Hace un mes ya que regresamos de un verano atípico, nos vamos abriendo paso en la rutina que nos ofrece esa nueva anormalidad de la que nos provee el omnipresente coronavirus y que tanto gusta a los políticos (creo que disfrutan de esta situación) y nos empezamos a dar cuenta de que las vacaciones, si no catárticas, han sido necesarias. 
Como bien decía en este post, aunque muchos han echado de menos aeropuertos y guías de viaje, la mayor parte de la sociedad española se ha quedado más que satisfecha descansando en el sofá de siempre, para concluir con eso de “como en casa en ningún sitio”. 

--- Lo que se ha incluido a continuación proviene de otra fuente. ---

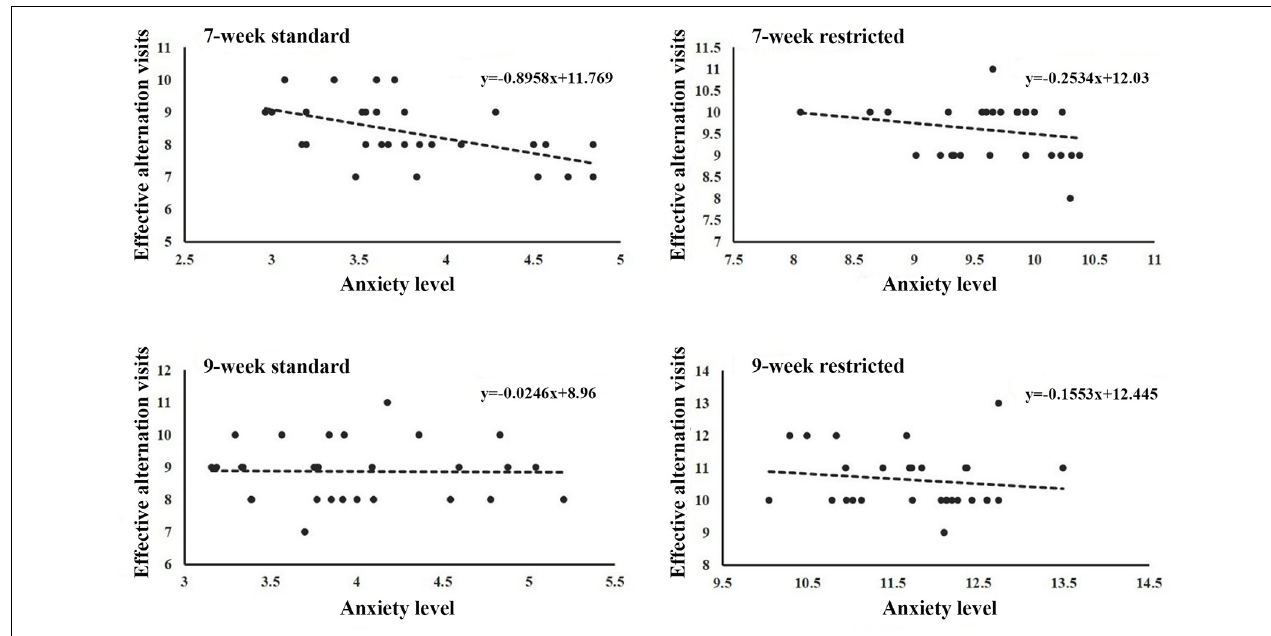
FIGURE 4 | The relationship between anxiety and working memory. A significant correlation of anxiety level with working memory was only found in the 7-week-old standard-cage mice ( P < 0.01), but not other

Si bien es cierto que hemos pisado alguna piscina que otra y hemos podido celebrar algún que otro chapuzón en el mar, la mayor parte de los españoles nos hemos visto privados de esos viajes exóticos que otrora era una constante estival. Conformes con las playas de Tarifa, Benidorm, Cádiz, Formentera, Maspalomas o Sangenjo, hemos disfrutado de los paraísos cercanos que nos brinda nuestro país, que bien mirado lo teníamos muy abandonado en pro de engordar el P.I.B. extranjero. 
“Ay, Román, si es que yo no quería ir a Santapola… Me pirraba por ir a Vietnam, Nueva Zelanda o Sudáfrica…” “¡Que no todo es cruzar los océanos, chacho! Tú haz como mi sobrino: lo que no tengas, te lo inventas. Búscate una buena hamaca, prepárate un daiquiri, un son de Compay Segundo y Eliades Ochoa, y ya estás en La Habana. ¿Qué quieres asiático? Sushi, farolillos y pai-pai. Y si no te alcanza yo te regalo un par de figuras de origami. Unas veces sucede que sólo vemos muertos y otras que visitamos lugares desconocidos.” 


Y con tanta imaginación desbordada, durante todo este verano me he acordado de ¡Qué bonito es Panamá!, el clásico de Janosh (editorial Kalandraka) que todavía no tenía su hueco en esta casa de monstruos. 
Publicada en 1978, esta historia que da el pistoletazo de salida a la serie de Tigre y Oso y que en palabras del propio autor consistió en “dibujar la mayor cursilería del mundo”, es un canto a la inocencia infantil y que a su vez se interna en los deseos de cualquier ser humano. 
Nos cuenta la historia de dos personajes que, inspirados por una caja de madera donde se puede leer “Panamá”, deciden ir en busca de ese paraíso perdido (cada uno tiene el suyo a pesar de las inclinaciones religiosas), un lugar prometedor en el que disfrutar juntos de todo lo que les puede ofrecer. La cosa pinta muy bien. La pareja se mete en el papel de aventureros y, ayudados por un puñado de protagonistas secundarios, avistan finalmente el citado edén a base de su cuento de la lechera particular. 


El final, aunque muy conocido en este mundillo de monstruos, lo dejo para la sorpresa del lector, que siempre se agradece un poco de consideración, más todavía cuando lo divertido está en un “road-trip” (lo digo por las ruedas del patito-tigre) que bebe del sinsentido y la desbordante imaginación. 
Lo dicho. Decidan donde está su Panamá y disfruten de él, que no quiero yo que se les vaya la vida buscando lo que puede que tengan al lado.